“(Migrant Care) sama sekali tidak dilibatkan (dalam pembahasan). Putusan MK menunjukkan bahwa proses pembuatan (UU Cipta Kerja) tidak demokratis,” ucap Wahyu, saat dihubungi, Kamis.
Sejak UU Cipta Kerja disahkan, berbagai organisasi masyarakat sipil lintas-sektoral melakukan konsolidasi. Tidak hanya terkait isu ketenagakerjaan, tetapi juga ekologi, pertanian, hingga lingkungan.
Mereka sampai pada kesimpulan bahwa UU tersebut memiliki daya rusak yang sistematik. Migrant Care sendiri berpandangan, sejumlah pasal UU Cipta Kerja justru sangat kontraproduktif dengan upaya pelindungan pekerja migran.
“Kita konsolidasi juga dengan teman-teman yang lain, kok sama, UU ini punya daya rusak yang sistematik,” tutur Wahyu.
Baca juga: MK Nyatakan UU Cipta Kerja Inkonstitusional Bersyarat, Pakar: Kenapa Tidak Dibatalkan?
Dalam UU Cipta Kerja, Migrant Care mempersoalkan Pasal 89A UU Cipta Kerja yang mengubah UU Nomor 18 Tahun 2017 tentang Pelindungan Pekerja Migran Indonesia (UU PPMI).
Pasal tersebut menyatakan, Pada saat berlakunya Undang-Undang tentang Cipta Kerja, pengertian atau makna SIP3MI dalam Undang-Undang Nomor 18 Tahun 2017 tentang Pelindungan Pekerja Migran Indonesia menyesuaikan dengan ketentuan mengenai Perizinan Berusaha.
Artinya, Surat Izin Perusahaan Penempatan Pekerja Migran Indonesia atau SIP3MI menyesuaikan dengan perizinan berusaha di UU Cipta Kerja.

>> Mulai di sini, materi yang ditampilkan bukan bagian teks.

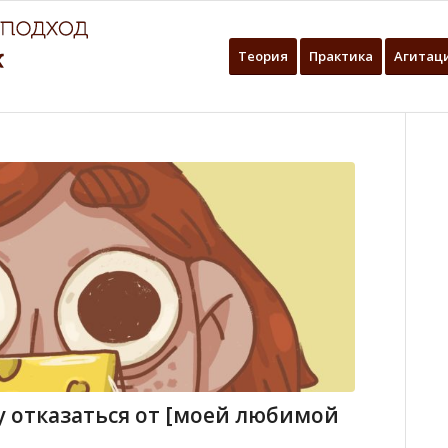
Теория
Практика
Агитац
у отказаться от [моей любимой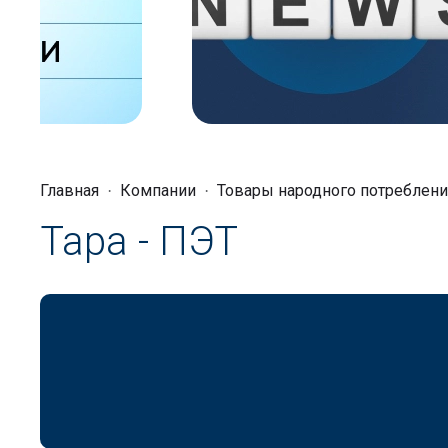
Главная
Компании
Товары народного потреблени
Тара - ПЭТ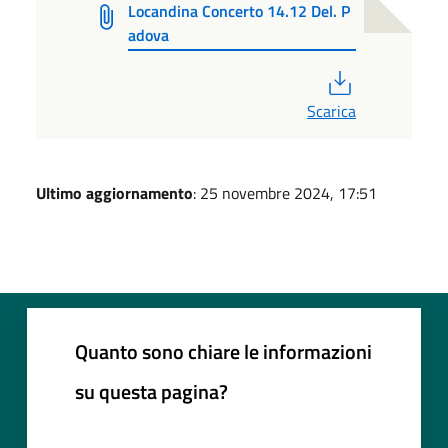
Locandina Concerto 14.12 Del. P
adova
PDF
Scarica
Ultimo aggiornamento
: 25 novembre 2024, 17:51
Quanto sono chiare le informazioni
su questa pagina?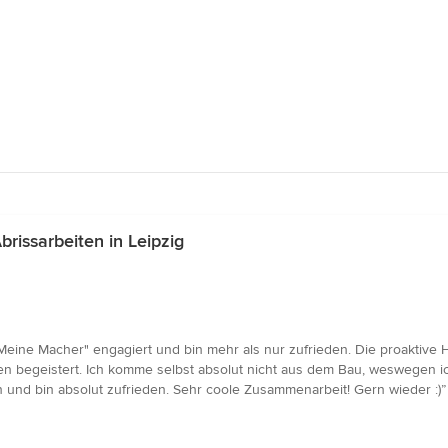
rissarbeiten in Leipzig
Meine Macher" engagiert und bin mehr als nur zufrieden. Die proaktiv
begeistert. Ich komme selbst absolut nicht aus dem Bau, weswegen ich
 und bin absolut zufrieden. Sehr coole Zusammenarbeit! Gern wieder :)”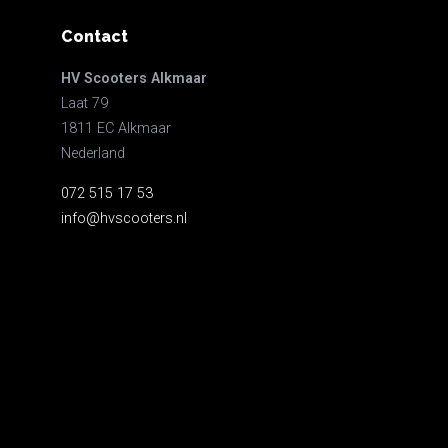
Contact
HV Scooters Alkmaar
Laat 79
1811 EC Alkmaar
Nederland
072 515 17 53
info@hvscooters.nl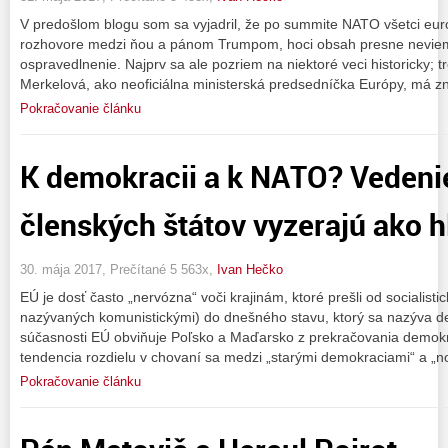
V predošlom blogu som sa vyjadril, že po summite NATO všetci európ
rozhovore medzi ňou a pánom Trumpom, hoci obsah presne nevieme,
ospravedlnenie. Najprv sa ale pozriem na niektoré veci historicky; t
Merkelová, ako neoficiálna ministerská predsedníčka Európy, má 
Pokračovanie článku
K demokracii a k NATO? Vedeni
členských štátov vyzerajú ako h
30. mája 2017, Prečítané 5 563x,
Ivan Hečko
EÚ je dosť často „nervózna“ voči krajinám, ktoré prešli od socialis
nazývaných komunistickými) do dnešného stavu, ktorý sa nazýva d
súčasnosti EÚ obviňuje Poľsko a Maďarsko z prekračovania demokra
tendencia rozdielu v chovaní sa medzi „starými demokraciami“ a „n
Pokračovanie článku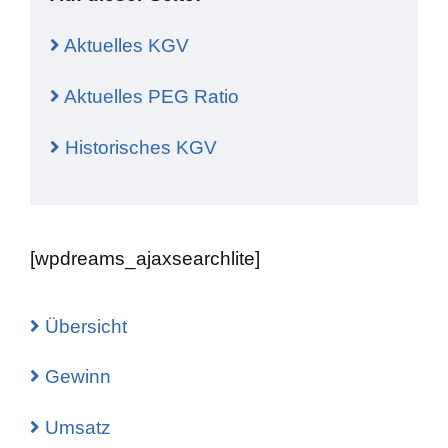
Aktuelles KGV
Aktuelles PEG Ratio
Historisches KGV
[wpdreams_ajaxsearchlite]
Übersicht
Gewinn
Umsatz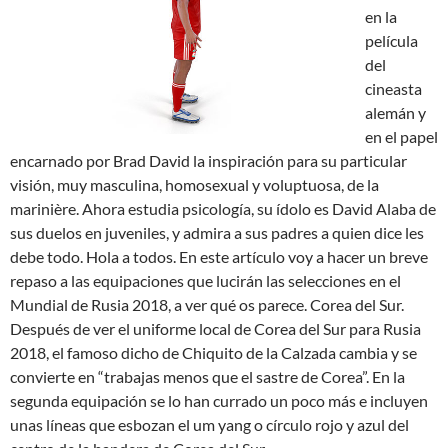
en la
película
del
cineasta
alemán y
en el papel
encarnado por Brad David la inspiración para su particular
visión, muy masculina, homosexual y voluptuosa, de la
marinière. Ahora estudia psicología, su ídolo es David Alaba de
sus duelos en juveniles, y admira a sus padres a quien dice les
debe todo. Hola a todos. En este artículo voy a hacer un breve
repaso a las equipaciones que lucirán las selecciones en el
Mundial de Rusia 2018, a ver qué os parece. Corea del Sur.
Después de ver el uniforme local de Corea del Sur para Rusia
2018, el famoso dicho de Chiquito de la Calzada cambia y se
convierte en “trabajas menos que el sastre de Corea”. En la
segunda equipación se lo han currado un poco más e incluyen
unas líneas que esbozan el um yang o círculo rojo y azul del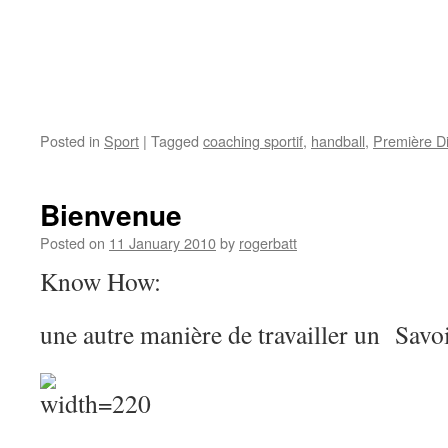
Posted in
Sport
|
Tagged
coaching sportif
,
handball
,
Première Di
Bienvenue
Posted on
11 January 2010
by
rogerbatt
Know How:
une autre manière de travailler un Sav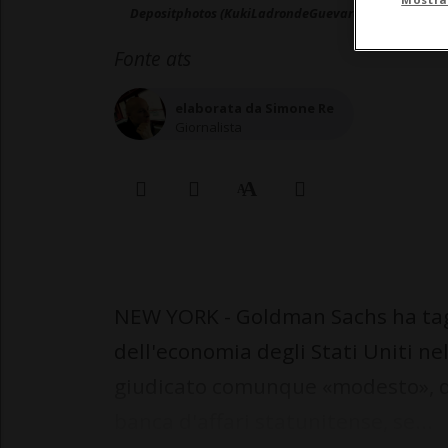
Depositphotos (KukiLadrondeGuevara)
Fonte ats
elaborata da Simone Re
Giornalista
NEW YORK - Goldman Sachs ha tagli
dell'economia degli Stati Uniti ne
giudicato comunque «modesto», de
banca d'affari statunitense, se...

Padahal secara filosofi, pengaturan perizinan berusaha bagi perusahaan yang menempatkan manusia berbeda dengan perizinan berusaha bagi perusahaan yang bergerak di bidang lain.
Selanjutnya, UU Cipta Kerja menghapus ketentuan Pasal 57 Ayat (1) dan Ayat (2) UU PPMI yang mengatur tentang syarat perpanjangan SIP3MI yang harus dipenuhi.
Adapun pasal tersebut merupakan bentuk pengawasan dan evaluasi bagi Perusahaan Penempatan Pekerja Migran Indonesia (P3MI), sebagai upaya pelindungan pekerja migran dari perusahaan yang tidak professional, tidak berkompeten, dan tidak bertanggung jawab.
Setelah permohonan uji formil diajukan, proses pengumpulan bukti pun tidak mudah. Dihubungi terpisah, Ketua Pusat Studi Migrasi Migrant Care Anis Hidayah menuturkan sulitnya mendapatkan naskah resmi RUU Cipta Kerja.
Baca juga: MK: UU Cipta Kerja Batal Sepenuhnya Bila Tak Selesai Diperbaiki dalam 2 Tahun
Upaya mendapatkan draf resmi UU Cipta Kerja melalui Sekretariat Jenderal (Setjen) DPR hingga Badan Legislatif (Baleg) tidak membuahkan hasil.
Sementara itu, berbagai versi draf RUU Cipta Kerja telah beredar.
Naskah UU Cipta Kerja yang telah disahkan dalam Rapat Paripurna DPR pada 5 Oktober 2020 terus mengalami perubahan.
Perubahan itu tak hanya terjadi saat naskah itu masih berada di DPR. Setelah diserahkan ke Presiden Joko Widodo melalui Sekretariat Negara, naskah UU yang dikerjakan dengan metode omnibus law itu masih mengalami perubahan.